Buckminsterfullerene (or bucky-ball) is a spherical fullerene molecule with the formula C60. It has a cage-like fused-ring structure (truncated icosahedron) which resembles a soccer ball, made of twenty hexagons and twelve pentagons, with a carbon atom at each vertex of each polygon and a bond along each polygon edge.
It was first generated in 1985 by Harold Kroto, James R. Heath, Sean O’Brien, Robert Curl, and Richard Smalley at Rice University. Kroto, Curl and Smalley were awarded the 1996 Nobel Prize in Chemistry for their roles in the discovery of buckminsterfullerene and the related class of molecules, the fullerenes. The name is a reference to Buckminster Fuller, as C60 resembles his trademark geodesic domes. Buckminsterfullerene is the most common naturally occurring fullerene molecule, as it can be found in small quantities in soot. Solid and gaseous forms of the molecule have been detected in deep space.
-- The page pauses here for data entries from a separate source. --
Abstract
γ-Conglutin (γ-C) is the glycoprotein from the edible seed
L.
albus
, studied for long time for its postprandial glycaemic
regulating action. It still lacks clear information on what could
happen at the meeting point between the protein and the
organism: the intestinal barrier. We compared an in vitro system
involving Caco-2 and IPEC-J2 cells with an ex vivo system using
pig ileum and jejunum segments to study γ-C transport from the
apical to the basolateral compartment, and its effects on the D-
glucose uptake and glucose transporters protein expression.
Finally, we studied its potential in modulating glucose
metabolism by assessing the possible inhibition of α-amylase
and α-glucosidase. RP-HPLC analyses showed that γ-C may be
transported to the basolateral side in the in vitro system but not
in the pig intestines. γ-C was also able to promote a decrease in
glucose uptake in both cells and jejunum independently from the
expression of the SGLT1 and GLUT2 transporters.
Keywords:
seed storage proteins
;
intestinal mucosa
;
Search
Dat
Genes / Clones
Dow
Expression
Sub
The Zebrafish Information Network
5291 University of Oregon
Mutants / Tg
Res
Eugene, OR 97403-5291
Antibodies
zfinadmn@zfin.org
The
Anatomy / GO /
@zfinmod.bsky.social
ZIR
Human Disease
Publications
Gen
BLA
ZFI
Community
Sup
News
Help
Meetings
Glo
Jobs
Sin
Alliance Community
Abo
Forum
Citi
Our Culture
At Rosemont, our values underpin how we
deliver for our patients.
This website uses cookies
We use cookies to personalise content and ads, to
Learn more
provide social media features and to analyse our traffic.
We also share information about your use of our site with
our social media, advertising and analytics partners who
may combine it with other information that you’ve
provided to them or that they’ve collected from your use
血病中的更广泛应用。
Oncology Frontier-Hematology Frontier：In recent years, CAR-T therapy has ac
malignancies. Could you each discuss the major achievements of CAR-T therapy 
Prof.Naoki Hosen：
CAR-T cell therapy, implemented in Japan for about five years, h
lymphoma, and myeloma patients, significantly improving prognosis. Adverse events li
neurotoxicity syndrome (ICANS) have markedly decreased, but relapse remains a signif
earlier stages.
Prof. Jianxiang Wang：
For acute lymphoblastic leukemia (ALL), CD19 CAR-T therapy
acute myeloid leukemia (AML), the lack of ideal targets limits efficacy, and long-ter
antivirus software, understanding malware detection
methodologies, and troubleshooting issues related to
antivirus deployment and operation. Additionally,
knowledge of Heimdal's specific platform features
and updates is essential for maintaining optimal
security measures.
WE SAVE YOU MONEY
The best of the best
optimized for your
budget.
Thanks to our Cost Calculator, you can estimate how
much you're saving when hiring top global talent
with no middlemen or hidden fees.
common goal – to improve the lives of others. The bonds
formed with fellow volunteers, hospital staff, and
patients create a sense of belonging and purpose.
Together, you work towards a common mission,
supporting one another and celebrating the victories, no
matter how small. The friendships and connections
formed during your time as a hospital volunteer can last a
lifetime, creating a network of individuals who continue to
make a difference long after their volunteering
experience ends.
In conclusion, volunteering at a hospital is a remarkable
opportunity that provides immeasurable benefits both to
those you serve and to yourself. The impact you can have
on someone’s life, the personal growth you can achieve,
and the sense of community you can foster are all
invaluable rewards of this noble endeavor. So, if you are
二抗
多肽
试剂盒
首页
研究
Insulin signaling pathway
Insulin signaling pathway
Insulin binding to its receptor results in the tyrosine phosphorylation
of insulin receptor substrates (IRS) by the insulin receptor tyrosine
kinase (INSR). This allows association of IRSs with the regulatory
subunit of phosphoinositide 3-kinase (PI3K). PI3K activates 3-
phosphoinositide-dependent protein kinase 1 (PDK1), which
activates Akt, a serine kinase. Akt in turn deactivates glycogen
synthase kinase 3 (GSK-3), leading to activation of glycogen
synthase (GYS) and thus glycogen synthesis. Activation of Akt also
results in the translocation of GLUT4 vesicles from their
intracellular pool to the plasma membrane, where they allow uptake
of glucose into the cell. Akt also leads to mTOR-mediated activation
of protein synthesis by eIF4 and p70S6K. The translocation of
Buckminsterfullerene is one of the largest objects to have been shown to exhibit wave–particle duality, as stated in the theory every object exhibits this behaviour. Its discovery led to the exploration of a new field of chemistry, involving the study of fullerenes.
Wave–particle duality is a theory that proposes that every elementary particle exhibits the properties of not only particles, but also waves. A central concept of quantum mechanics, this duality addresses the inability of the classical concepts “particle” or “wave” to fully describe the behaviour of quantum-scale objects. Einstein description: “It seems as though we must use sometimes the one theory and sometimes the other, while at times we may use either. We are faced with a new kind of difficulty. We have two contradictory pictures of reality; separately neither of them fully explains the phenomena of light, but together they do”.
Making a model Buckyball
This activity shows bonding and crystal structure. The curved ends of the nanotube contain pentagons; the walls are the normal hexagonal structure.
1) I had to unpack the parts and separate out the straws
2) I connected five black “atoms” with five of the red straws to make up a pentagon
3) I made 12 separate pentagons.
4) I started to join up the pentagons with white straws
5) I connected five pentagons around a central pentagon to form a sort of star.
6) I then continued to add straws to connect the five outer pentagons with each other. This will make the structure start to curve-up to form a bowl shape. It is half the Bucky Ball.
7) I made up two of these bowl shapes. Each had 6 pentagons and 5 hexagons
8) I started to join-up these two halves of the ball with more straws.